In a Tuesday letter to the IRS, Lynn alleged Floyd’s sermon “was intended to intervene in the election” on behalf of President Bush by “encouraging congregants to cast their ballots for Bush.”
“The church is known for its stand on social issues and its opposition to legal abortion and gay rights,” Lynn wrote. “By lauding Bush’s stands on these and other issues and attacking Kerry’s, Floyd was plainly telling his congregation to be sure to vote for Bush.”
Church politicking has become a hot issue this summer, with a memo from the Bush-Cheney campaign seeking volunteers in Bush-friendly churches to perform 22 duties, including turning over church directories and handing out voter guides.
This summer also saw launch of the Southern Baptist Convention Ethics & Religious Liberty Commission’s iVoteValues.com, a voter-registration effort that encourages Baptists to “vote your values instead of your political affiliation or pocketbook.”
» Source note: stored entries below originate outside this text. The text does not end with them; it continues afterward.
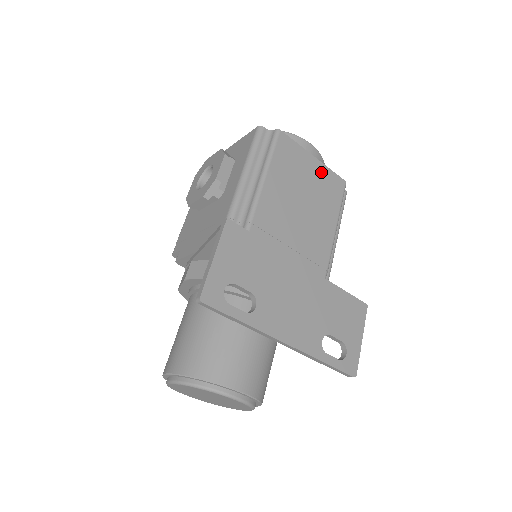
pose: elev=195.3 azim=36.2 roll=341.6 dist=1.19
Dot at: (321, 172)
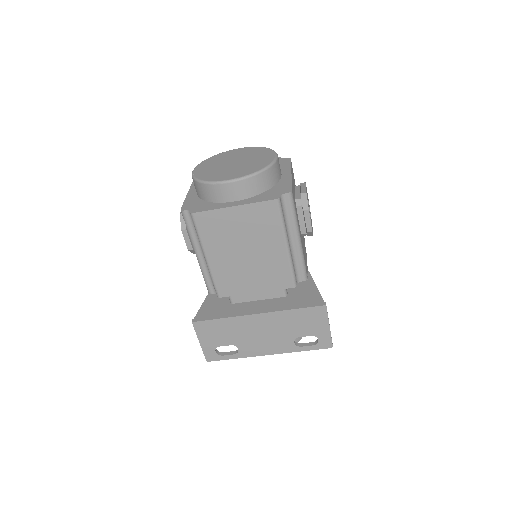
Dot at: (247, 213)
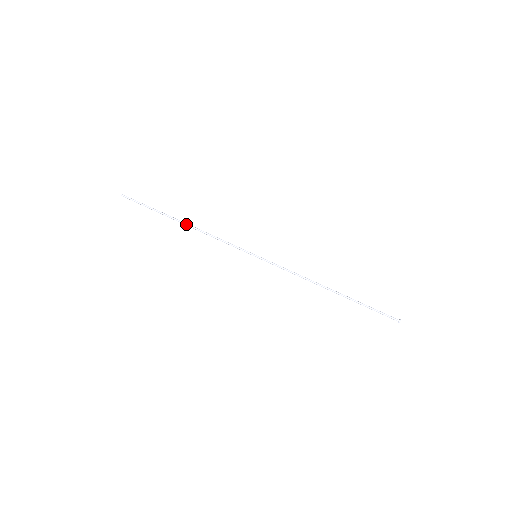
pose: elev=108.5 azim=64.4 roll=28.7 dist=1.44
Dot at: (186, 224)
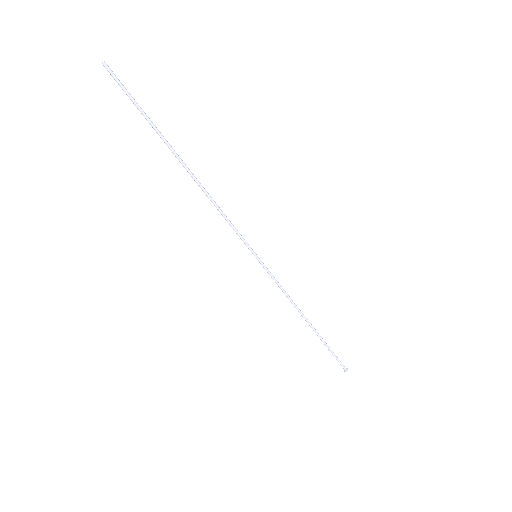
Dot at: (190, 171)
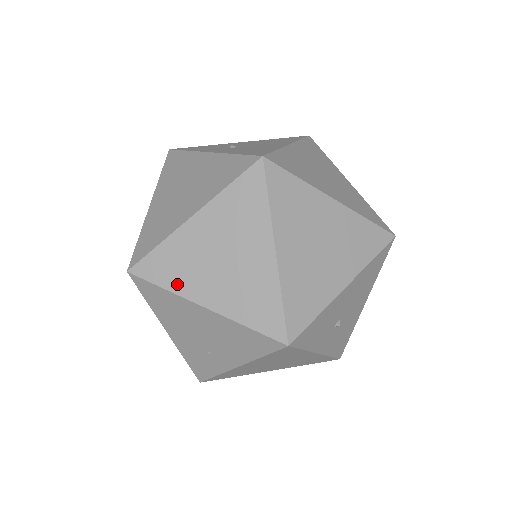
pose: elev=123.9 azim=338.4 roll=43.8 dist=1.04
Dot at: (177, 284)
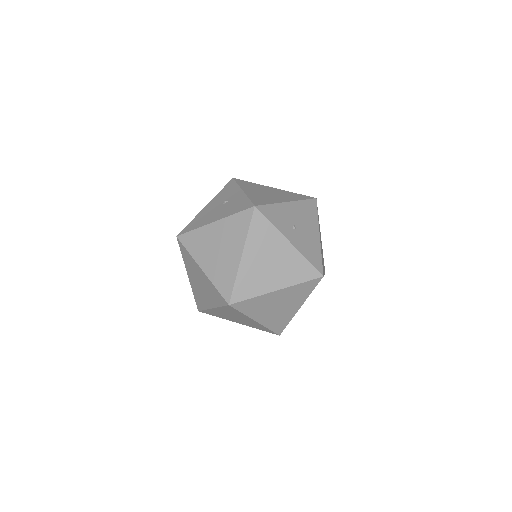
Dot at: (250, 313)
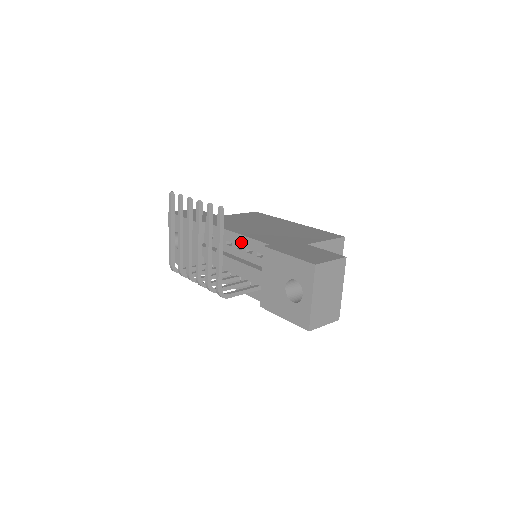
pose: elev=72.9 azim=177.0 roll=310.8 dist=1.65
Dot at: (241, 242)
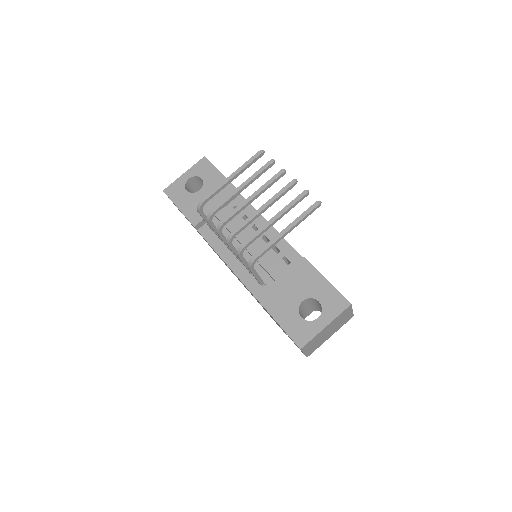
Dot at: (273, 237)
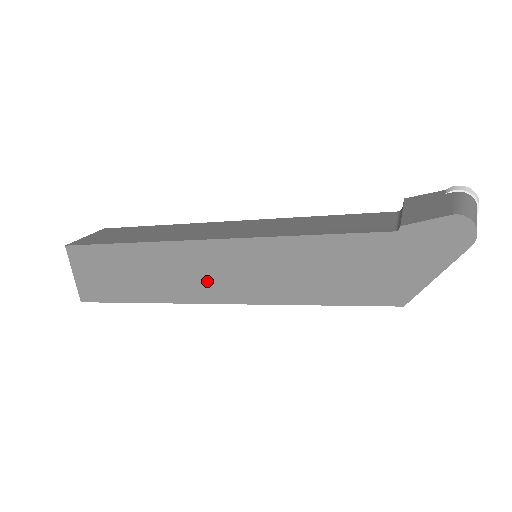
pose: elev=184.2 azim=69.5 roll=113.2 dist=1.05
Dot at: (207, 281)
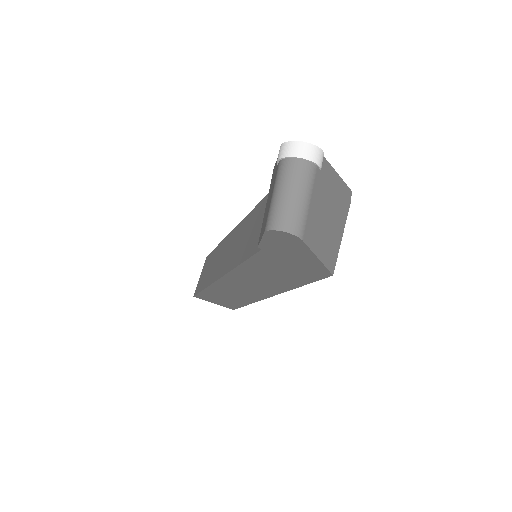
Dot at: (248, 292)
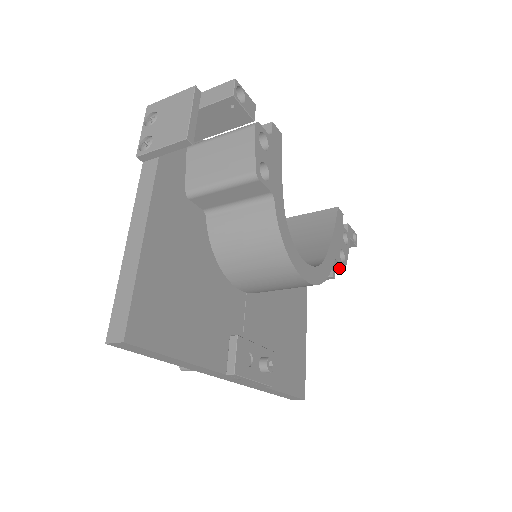
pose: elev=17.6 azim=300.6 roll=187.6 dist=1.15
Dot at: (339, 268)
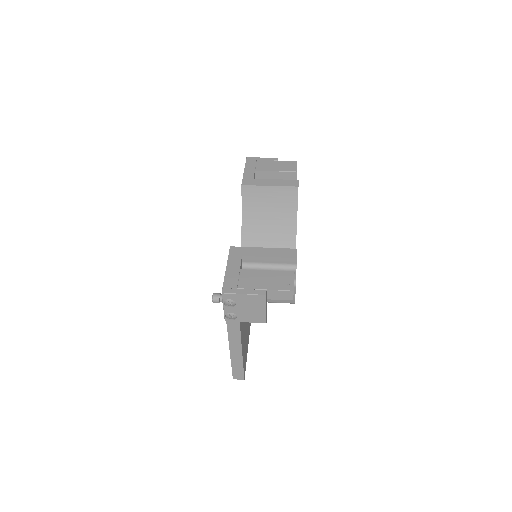
Dot at: occluded
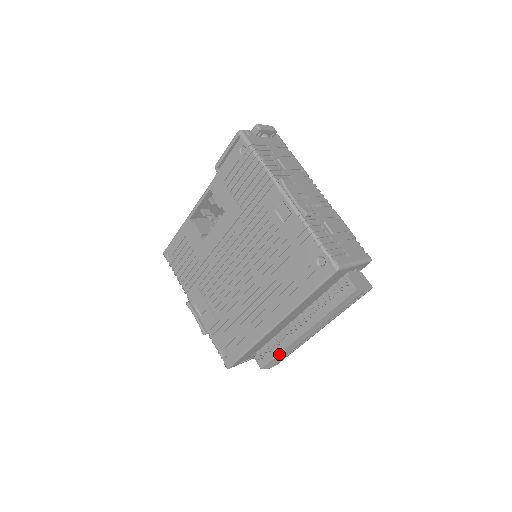
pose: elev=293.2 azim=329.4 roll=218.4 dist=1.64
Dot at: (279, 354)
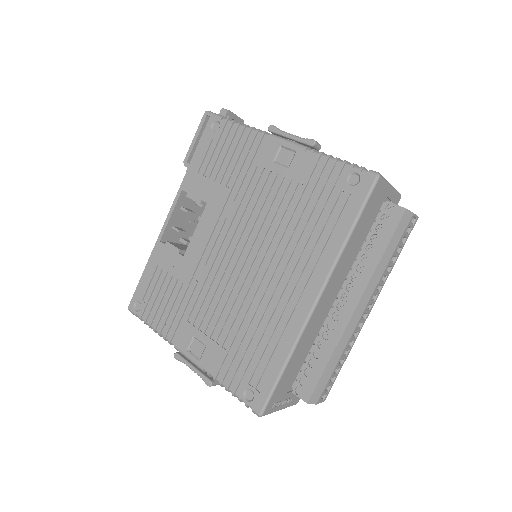
Dot at: (328, 362)
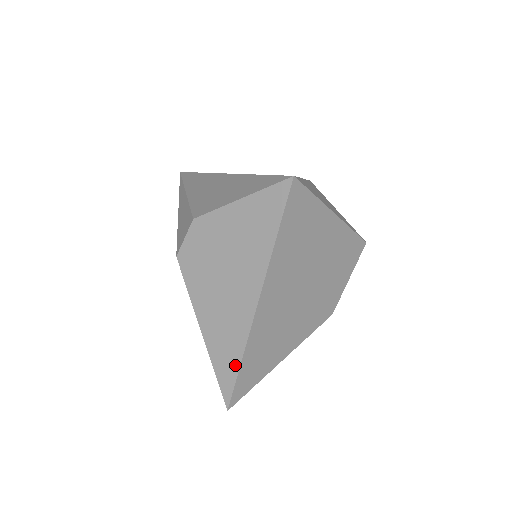
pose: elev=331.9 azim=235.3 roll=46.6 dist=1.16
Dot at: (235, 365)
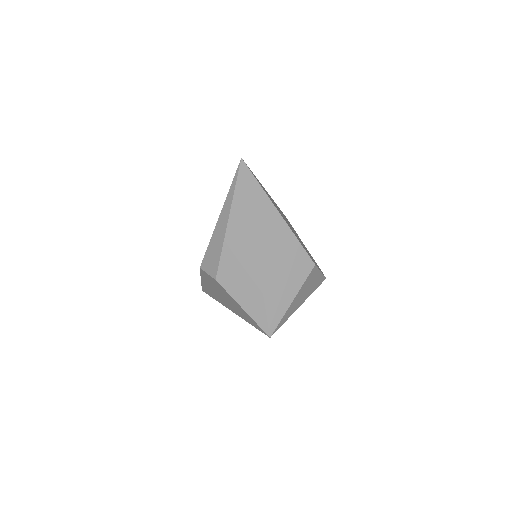
Dot at: (211, 296)
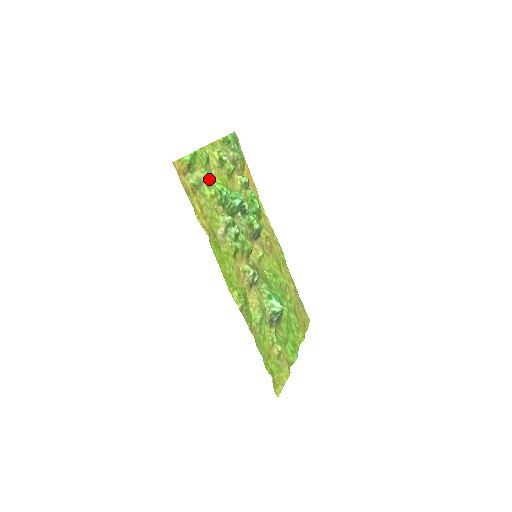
Floyd mentioned the ERLC initiative in his sermon. He invited worshippers who were not registered to vote to do so after the service at tables at the rear of the sanctuary. He also encouraged listeners to visit the Web site iVoteValues.com in the next few days.
“This powerful tool will help you determine your core values and your position on key issues before you vote,” Floyd said. “Imagine the impact believers could have on our government, its leadership and our nation if we all simply registered to vote and voted our values.”
Floyd, a past chairman of the SBC Executive Committee who has been pastor at Springdale for 15 years, said the U.S. “stands at crossroads” in the November presidential election.
“Since the founding of our republic, Christians have been active in American government, shaping our Constitution and federal institutions and opposing moral wrong, first slavery and later racial discrimination,” he said. “Throughout our history, Christians have been on the front lines of debate and policy making and have stood for what is right. I ask you now, where will you stand this November?”
Charities, educational organizations and religious organizations, including churches, are exempt from paying taxes under section 501(c)(3) in the IRS code. They are forbidden, however, from participating or intervening in any political campaign or for or against any candidate.
Churches that endorse candidates, make donations to their campaigns, engage in fund-raising, make statements or become involved in other activities that “may be beneficial or detrimental to any candidate” risk losing their tax-exempt status, according to an election-year advisory from the IRS in April.
A member of Floyd’s church staff told a reporter that the sermon’s message was to “vote God” rather than for a particular candidate. “The last thing we’re going to do is tell people who to vote for,” Alan Damron, associate pastor for community impact, told the Arkansas News Bureau.
Damron said no church in U.S. history has lost its tax-exempt status for being too political, and that the church provided transcripts of the sermon to an attorney who said it “in no way” violates IRS rules.
Bob Allen is managing editor of EthicsDaily.com.